The list included older Canadians, those with pre-existing conditions like liver and heart disease or diabetes, and people who live in the same household as those people. Long-term care workers, people who live in Indigenous communities, and front-line essential workers such as first responders or grocery store employees are also included.
But that list of people is far longer than three million. There are nearly seven million Canadians over the age of 65 alone.
Provincial governments will ultimately decide their own priorities but the national list is intended to guide those decisions.
Long-term care homes are widely expected to be the highest priority for both workers and residents.
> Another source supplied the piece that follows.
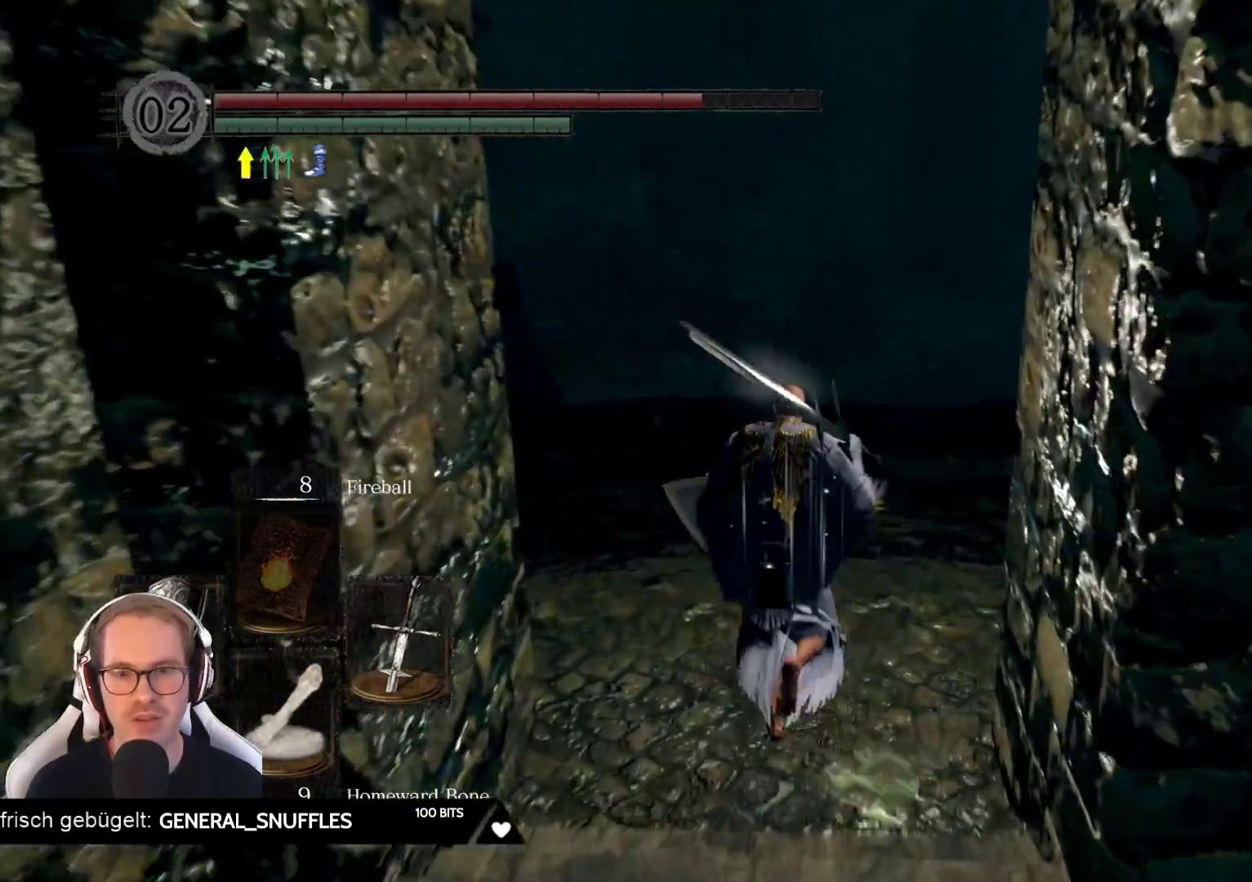
{"buttons": [], "left_stick": "up", "right_stick": "center", "events": [[133, "right_stick", "left"], [383, "right_stick", "center"]]}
In the first wave of the novel coronavirus pandemic in Canada, more than eight in 10 people who died from COVID-19 were associated with long-term care.
The tragedy has continued in the second wave, with outbreaks in hundreds of facilities countrywide, and more residents dying every day. Ontario reported 35 deaths from COVID-19 Wednesday and 22 of them were residents in long-term care.
More than 400,000 Canadians live in a long-term care setting or a retirement residence, according to the 2016 Census by Statistics Canada.
Approving the vaccines is only the first step in what Tam called one of "the most complex operations ever taken in public health." Getting it to provinces to administer and convincing Canadians to take it could prove to be even more difficult.
Tam appealed to the medical experts in the audience to help combat growing rhetoric that COVID-19 vaccines aren't safe.
From a petition sponsored by Conservative MP Derek Sloan that warns these vaccines are "effectively human experimentation," to a van driving around Ottawa with a digital display claiming the vaccine "will destroy your DNA" there is evidence of some campaigns to convince Canadians not to get the COVID-19 vaccine when it comes.
Tam said disinformation campaigns are not new but "because of the social media and its internet age, we've got even more of a challenge on our hands than anyone else in tackling pandemics of the past."
"So it is a significant aspect of the response that we have to deal with," she said.
She said the Public Health Agency of Canada is developing a series of webinars about the vaccines, how the regulatory and approval process works, and how the different types of vaccines work, so medical professionals can become influencers in their communities.